Sri Lanka's navy destroyed two Tamil rebel boats Friday, killing at least 20 insurgents, after the guerrillas launched an attack that triggered a fierce gunbattle in the volatile north, the military said.

A U.S. envoy, meanwhile, urged an end to fighting and a resumption of peace talks.

Navy patrol boats intercepted about 15 rebel boats off the village of Nagarkovil on the Jaffna Peninsula, setting off a battle that lasted about 90 minutes, a Defense Ministry spokesman said on condition of anonymity in line with policy.

Two boats were destroyed by naval attacks, with at least 20 insurgents believed killed, the spokesman said, adding that the other rebel boats fled.

The rebels' military spokesman Irasiah Ilanthirayan told The Associated Press that no insurgents had been killed. He said the Tigers had been conducting sea exercises when the navy interfered, triggering a gunbattle.

The pro-rebel TamilNet Website confirmed that there were heavy clashes at sea.

The attack came as Assistant Secretary of State Richard Boucher ended a two-day visit to the island, and urged the government and the rebels to end their fighting and take a step toward finding a solution when they resume talks in Switzerland starting Oct. 28.

"In the end, the fighting is not getting anybody anywhere," Boucher said in the capital, Colombo. "The only way to go in the right direction is through negotiations."

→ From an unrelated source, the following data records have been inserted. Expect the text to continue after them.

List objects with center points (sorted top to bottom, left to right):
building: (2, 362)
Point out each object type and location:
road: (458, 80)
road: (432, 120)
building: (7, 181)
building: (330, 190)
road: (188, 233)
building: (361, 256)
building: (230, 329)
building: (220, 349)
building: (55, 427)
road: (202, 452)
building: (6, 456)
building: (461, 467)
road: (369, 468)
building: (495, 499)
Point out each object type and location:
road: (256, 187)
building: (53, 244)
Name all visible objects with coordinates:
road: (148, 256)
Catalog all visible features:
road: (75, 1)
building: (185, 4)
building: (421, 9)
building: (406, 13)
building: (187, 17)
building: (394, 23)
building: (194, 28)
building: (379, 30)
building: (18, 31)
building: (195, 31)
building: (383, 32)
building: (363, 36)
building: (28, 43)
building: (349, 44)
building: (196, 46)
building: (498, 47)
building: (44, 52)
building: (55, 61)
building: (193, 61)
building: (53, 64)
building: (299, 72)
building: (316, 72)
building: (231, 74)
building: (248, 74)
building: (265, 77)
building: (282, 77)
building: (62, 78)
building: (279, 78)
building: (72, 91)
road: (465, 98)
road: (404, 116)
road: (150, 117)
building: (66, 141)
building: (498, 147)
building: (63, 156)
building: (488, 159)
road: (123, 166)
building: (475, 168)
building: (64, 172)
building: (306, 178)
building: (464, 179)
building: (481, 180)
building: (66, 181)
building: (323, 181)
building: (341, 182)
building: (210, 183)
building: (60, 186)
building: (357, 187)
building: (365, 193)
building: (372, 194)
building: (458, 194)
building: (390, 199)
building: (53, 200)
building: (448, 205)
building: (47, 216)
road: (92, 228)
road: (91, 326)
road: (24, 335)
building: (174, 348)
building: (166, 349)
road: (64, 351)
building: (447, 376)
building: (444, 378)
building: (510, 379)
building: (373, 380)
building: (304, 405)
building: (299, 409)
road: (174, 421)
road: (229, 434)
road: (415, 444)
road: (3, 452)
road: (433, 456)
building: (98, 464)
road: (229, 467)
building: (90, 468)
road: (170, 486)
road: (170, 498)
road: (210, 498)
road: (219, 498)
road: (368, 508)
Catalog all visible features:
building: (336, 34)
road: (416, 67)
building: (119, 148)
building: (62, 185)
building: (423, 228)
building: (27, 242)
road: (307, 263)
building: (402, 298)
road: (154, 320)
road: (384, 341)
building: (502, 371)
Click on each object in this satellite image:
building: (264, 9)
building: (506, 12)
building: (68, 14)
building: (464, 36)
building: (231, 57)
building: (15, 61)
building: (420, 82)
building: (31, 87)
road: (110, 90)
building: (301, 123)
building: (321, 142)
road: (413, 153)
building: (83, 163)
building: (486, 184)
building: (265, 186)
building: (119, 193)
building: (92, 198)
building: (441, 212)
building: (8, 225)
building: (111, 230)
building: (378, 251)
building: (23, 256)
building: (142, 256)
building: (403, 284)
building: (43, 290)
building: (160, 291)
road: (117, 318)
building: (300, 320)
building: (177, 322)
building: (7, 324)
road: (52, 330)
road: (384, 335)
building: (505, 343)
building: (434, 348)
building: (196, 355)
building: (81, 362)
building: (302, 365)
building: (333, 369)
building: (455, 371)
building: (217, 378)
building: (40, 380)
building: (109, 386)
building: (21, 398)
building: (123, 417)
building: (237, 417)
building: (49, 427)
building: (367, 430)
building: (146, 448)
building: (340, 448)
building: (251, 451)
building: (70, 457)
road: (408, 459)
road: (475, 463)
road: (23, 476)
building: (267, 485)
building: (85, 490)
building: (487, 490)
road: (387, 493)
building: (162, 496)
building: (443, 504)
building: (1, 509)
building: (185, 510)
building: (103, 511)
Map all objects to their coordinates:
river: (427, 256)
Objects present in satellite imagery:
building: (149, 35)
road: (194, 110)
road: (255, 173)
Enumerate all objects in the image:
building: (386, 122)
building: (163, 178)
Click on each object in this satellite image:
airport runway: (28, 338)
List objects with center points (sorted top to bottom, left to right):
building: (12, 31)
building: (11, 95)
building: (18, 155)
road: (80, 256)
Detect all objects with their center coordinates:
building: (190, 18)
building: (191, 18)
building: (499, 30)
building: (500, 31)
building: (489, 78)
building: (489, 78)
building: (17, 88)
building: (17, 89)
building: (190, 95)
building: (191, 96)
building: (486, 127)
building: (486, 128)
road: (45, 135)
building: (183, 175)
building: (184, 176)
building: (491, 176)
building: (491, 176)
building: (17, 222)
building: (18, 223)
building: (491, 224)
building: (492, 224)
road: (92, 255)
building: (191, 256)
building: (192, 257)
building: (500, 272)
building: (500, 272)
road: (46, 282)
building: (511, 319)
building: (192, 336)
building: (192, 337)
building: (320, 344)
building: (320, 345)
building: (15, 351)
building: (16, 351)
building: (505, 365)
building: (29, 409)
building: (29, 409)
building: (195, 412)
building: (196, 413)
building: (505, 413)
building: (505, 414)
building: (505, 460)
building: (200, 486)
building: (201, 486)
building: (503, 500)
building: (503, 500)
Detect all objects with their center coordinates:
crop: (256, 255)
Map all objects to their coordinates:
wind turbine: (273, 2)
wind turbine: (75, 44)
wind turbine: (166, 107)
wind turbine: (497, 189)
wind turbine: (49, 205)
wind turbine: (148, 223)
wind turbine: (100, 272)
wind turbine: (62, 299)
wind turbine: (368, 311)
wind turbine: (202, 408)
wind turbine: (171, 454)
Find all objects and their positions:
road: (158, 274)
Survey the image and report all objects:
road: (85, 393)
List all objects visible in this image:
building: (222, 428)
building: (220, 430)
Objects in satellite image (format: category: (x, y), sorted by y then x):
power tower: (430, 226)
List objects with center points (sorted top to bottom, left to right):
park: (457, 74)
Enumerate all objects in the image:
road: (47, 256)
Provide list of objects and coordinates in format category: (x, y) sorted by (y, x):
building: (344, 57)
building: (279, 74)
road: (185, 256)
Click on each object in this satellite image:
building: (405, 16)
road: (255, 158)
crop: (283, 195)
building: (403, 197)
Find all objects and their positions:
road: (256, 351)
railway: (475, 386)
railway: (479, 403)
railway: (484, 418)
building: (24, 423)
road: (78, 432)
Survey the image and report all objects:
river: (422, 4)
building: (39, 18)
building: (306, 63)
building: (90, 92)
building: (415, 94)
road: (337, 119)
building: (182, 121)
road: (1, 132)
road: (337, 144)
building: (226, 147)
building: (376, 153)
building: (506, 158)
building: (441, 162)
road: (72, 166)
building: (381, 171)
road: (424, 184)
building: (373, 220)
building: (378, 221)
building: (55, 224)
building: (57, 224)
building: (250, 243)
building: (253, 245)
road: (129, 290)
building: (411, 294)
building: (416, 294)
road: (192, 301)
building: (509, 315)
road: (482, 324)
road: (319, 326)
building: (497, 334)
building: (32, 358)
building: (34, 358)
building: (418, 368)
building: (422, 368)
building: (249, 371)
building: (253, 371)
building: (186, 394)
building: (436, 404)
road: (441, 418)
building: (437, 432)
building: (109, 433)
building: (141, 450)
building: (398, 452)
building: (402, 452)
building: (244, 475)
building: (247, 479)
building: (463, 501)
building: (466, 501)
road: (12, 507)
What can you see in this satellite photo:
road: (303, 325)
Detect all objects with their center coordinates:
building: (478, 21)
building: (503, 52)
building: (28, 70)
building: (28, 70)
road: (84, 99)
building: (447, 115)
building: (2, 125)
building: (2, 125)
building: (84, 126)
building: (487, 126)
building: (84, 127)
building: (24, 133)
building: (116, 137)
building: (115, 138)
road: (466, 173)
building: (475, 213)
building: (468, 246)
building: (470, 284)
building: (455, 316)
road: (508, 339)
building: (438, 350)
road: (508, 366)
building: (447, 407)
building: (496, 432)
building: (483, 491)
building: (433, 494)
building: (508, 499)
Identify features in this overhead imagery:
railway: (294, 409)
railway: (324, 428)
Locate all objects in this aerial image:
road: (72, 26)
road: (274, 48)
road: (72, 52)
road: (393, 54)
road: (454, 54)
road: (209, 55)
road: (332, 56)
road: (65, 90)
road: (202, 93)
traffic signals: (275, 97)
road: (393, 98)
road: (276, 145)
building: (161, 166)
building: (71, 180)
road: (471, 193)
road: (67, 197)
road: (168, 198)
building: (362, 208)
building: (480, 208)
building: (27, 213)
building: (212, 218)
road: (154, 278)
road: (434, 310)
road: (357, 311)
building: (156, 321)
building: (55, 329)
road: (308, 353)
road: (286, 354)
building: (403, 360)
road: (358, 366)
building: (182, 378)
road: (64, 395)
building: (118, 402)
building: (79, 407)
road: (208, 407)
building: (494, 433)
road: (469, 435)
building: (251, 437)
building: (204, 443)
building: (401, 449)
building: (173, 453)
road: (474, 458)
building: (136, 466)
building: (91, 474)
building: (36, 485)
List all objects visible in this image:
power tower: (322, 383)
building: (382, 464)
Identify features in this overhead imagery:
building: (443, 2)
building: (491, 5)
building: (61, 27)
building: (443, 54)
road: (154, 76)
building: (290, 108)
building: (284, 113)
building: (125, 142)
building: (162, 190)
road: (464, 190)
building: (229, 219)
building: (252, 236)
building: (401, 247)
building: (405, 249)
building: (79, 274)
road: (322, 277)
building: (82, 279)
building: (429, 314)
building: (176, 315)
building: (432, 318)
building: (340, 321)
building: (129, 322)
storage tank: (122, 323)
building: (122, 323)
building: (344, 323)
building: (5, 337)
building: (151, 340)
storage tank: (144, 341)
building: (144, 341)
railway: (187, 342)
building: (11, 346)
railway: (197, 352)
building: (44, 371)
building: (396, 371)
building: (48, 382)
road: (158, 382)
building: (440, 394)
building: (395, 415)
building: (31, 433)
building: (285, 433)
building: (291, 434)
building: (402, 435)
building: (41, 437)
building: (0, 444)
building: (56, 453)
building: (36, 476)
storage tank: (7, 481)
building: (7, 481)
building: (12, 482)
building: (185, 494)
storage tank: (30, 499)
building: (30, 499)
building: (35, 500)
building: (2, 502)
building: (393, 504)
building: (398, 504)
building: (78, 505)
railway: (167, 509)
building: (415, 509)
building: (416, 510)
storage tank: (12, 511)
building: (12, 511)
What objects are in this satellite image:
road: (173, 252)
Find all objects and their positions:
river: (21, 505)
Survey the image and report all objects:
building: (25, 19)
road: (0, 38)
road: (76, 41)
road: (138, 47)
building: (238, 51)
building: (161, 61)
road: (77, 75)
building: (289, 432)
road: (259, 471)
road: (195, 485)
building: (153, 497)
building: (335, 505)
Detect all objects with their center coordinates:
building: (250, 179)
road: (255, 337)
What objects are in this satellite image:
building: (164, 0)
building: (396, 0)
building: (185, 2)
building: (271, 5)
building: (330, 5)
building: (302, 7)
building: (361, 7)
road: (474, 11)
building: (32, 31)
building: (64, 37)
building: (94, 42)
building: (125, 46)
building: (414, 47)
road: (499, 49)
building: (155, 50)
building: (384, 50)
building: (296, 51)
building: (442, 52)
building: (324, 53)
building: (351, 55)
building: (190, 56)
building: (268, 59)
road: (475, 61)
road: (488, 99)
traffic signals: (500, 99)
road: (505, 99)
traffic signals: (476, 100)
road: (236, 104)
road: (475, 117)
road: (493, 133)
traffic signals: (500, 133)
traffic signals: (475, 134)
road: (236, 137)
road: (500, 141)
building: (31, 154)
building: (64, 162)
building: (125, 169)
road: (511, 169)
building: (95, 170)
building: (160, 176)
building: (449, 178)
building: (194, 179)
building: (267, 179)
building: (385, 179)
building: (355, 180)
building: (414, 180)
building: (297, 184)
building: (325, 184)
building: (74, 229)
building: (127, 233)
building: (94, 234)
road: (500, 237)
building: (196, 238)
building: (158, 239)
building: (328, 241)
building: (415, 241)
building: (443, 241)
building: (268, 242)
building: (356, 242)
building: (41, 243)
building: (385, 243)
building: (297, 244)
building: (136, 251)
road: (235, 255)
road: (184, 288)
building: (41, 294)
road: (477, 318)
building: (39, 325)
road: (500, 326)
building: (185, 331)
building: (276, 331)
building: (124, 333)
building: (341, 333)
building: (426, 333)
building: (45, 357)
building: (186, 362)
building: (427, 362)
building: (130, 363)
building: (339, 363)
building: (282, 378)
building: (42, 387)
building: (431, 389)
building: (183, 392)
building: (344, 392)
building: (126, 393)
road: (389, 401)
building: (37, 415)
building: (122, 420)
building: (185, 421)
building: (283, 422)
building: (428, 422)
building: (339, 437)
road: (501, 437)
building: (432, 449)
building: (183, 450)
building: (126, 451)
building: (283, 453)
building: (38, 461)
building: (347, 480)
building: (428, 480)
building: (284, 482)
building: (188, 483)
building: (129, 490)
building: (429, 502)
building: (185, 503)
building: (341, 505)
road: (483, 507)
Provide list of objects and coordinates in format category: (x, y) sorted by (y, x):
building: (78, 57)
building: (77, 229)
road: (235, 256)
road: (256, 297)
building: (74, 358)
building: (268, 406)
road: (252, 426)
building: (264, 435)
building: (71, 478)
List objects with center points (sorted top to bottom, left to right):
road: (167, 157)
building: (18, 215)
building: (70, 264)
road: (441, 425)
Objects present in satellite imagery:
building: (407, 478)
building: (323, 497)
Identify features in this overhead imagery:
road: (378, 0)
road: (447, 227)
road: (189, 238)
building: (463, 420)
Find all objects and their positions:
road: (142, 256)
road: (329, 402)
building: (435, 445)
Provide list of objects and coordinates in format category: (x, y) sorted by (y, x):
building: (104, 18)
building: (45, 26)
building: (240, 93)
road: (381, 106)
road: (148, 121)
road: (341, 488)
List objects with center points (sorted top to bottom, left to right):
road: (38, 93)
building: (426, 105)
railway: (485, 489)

He said the Tamil Tiger leadership can only achieve its aims by returning to the negotiating table with the administration of President Mahinda Rajapakse.

"They have aspirations to satisfy some of the legitimate grievances of the Tamil community," he said. "They have aspirations to see the Tamil community respected, and be able to control its own affairs within a unified island, and the only way they're going to achieve those aspirations is through negotiation."

Meanwhile, the navy recovered the bodies of seven rebels involved in a suicide bombing that killed up to 16 people in the south, said an officer at the Media Center for National Security, speaking on condition of anonymity because he is not authorized to speak to the media.

Tamil Tigers posing as fishermen blew up two boats in a suicide attack on a naval base Wednesday in the historic resort town of Galle, killing at least one sailor. Two others reported missing were found with injuries later.

The attack in Galle, 70 miles south of Colombo, could signal a major shift for the rebels, whose decades-long campaign for a separate homeland for minority ethnic Tamils has largely focused on Sri Lanka's north and east, which they claim as their cultural heartland.

Galle, with a 400-year-old Dutch fort and beautiful beaches nearby, is popular with both local and foreign tourists.

The Tamil Tigers have been fighting since 1983 for a separate homeland for the Tamil minority, citing decades of discrimination by the majority Sinhalese. About 65,000 people were killed before the 2002 cease-fire.